El musgo flotante, Ricciocarpos natans, fue el primero en darse cuenta. Es como una esponja sin piel; absorbe lo que sea que haya en el agua directamente. Tan pronto como ocurrió el pico de Arsénico en el verano, los niveles del musgo se dispararon, alcanzando más de 500 µg·kg⁻¹. Siguió perfectamente el humor del agua, subiendo y bajando con las estaciones.

El camarón, Palaemon argentinus, también fue muy sensible. Ya fueran juveniles pequeños o adultos grandes, sus cuerpos (especialmente la parte que actúa como su hígado y estómago) se llenaron de Arsénico durante el verano, siguiendo de cerca los niveles ascendentes del agua. Sin embargo, tenían un truco bajo la manga: cuando llegó el otoño y el agua se enfrió, los camarones podían deshacerse rápidamente del Arsénico, probablemente mudando sus caparazones o excretándolo. Eran como esponjas que también podían escurrirse.

El pez, el pejerrey, fue el personaje más misterioso de todos. A pesar de que el agua estaba llena de Arsénico en el verano, al pez no parecía importarle mucho. Sus branquias no tenían Arsénico detectable, y sus músculos e hígado se mantuvieron en un nivel bajo y constante durante todo el año. Resulta que los peces no estaban bebiendo el agua para obtener Arsénico; lo estaban comiendo. Pero a diferencia del musgo y el camarón, el pez tenía un superpoder: podía procesar el Arsénico que comía, convirtiéndolo en formas menos tóxicas y manteniendo sus niveles internos estables. Eran como un sistema de filtración de alta tecnología que ignora el caos exterior.

Cuando los científicos observaron cuánto Arsénico contenía cada criatura en comparación con el agua, vieron un patrón claro llamado "biodilución". El musgo tenía la concentración más alta (un Factor de Bioacumulación de 8.7 a 16.9), el camarón tenía menos (alrededor de 3.6 a 7.7), y el pez tenía la menor (1.0 a 4.1). Es como si el Arsénico se estuviera diluyendo a medida que sube por la cadena alimentaria. El pez no solo acumulaba más veneno; de hecho, lograba mantener sus cuerpos más limpios que las criaturas que comía.

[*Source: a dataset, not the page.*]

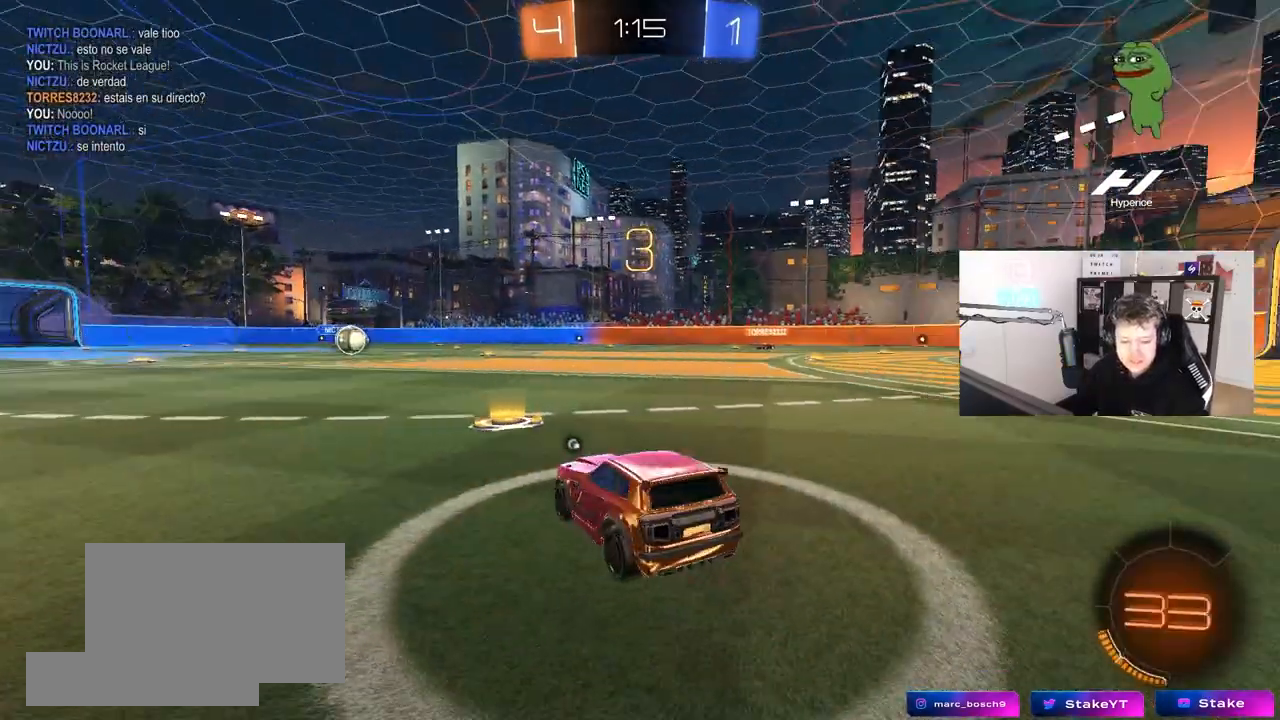
{"keys": [], "mouse": ["left"], "mouse_move": "down-right", "events": [[17, "x", "up"], [100, "z", "down"], [150, "x", "down"], [250, "z", "up"], [300, "x", "up"], [350, "x", "down"], [350, "z", "down"], [483, "x", "up"], [483, "z", "up"]]}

Los investigadores están bastante seguros de estos hallazgos porque midieron el lodo, el agua y los animales cuatro veces a lo largo de un año. Descartaron la idea de que los peces simplemente ignoraban el Arsénico; en cambio, demostraron que los peces tienen controles biológicos fuertes para gestionarlo. También encontraron que, aunque el músculo del pez tenía niveles bajos de Arsénico, seguía siendo seguro para el consumo humano, ya que los niveles estaban muy por debajo de los límites legales y consistían mayormente en una forma menos tóxica.

La gran conclusión es que el cambio climático podría hacer que este despertar de verano sea más intenso. Si el mundo se calienta, estos lagos poco profundos podrían permanecer cálidos por más tiempo, causando que el lodo libere Arsénico con más frecuencia y durante períodos más largos. Mientras que los peces pueden manejarlo bien por ahora, el musgo y los camarones serán los primeros en sentir el calor. Este estudio sugiere que para proteger nuestros lagos, necesitamos vigilar no solo el agua, sino también el lodo y las diminutas criaturas que viven en él, porque ellos cuentan la historia completa de lo que está sucediendo bajo la superficie.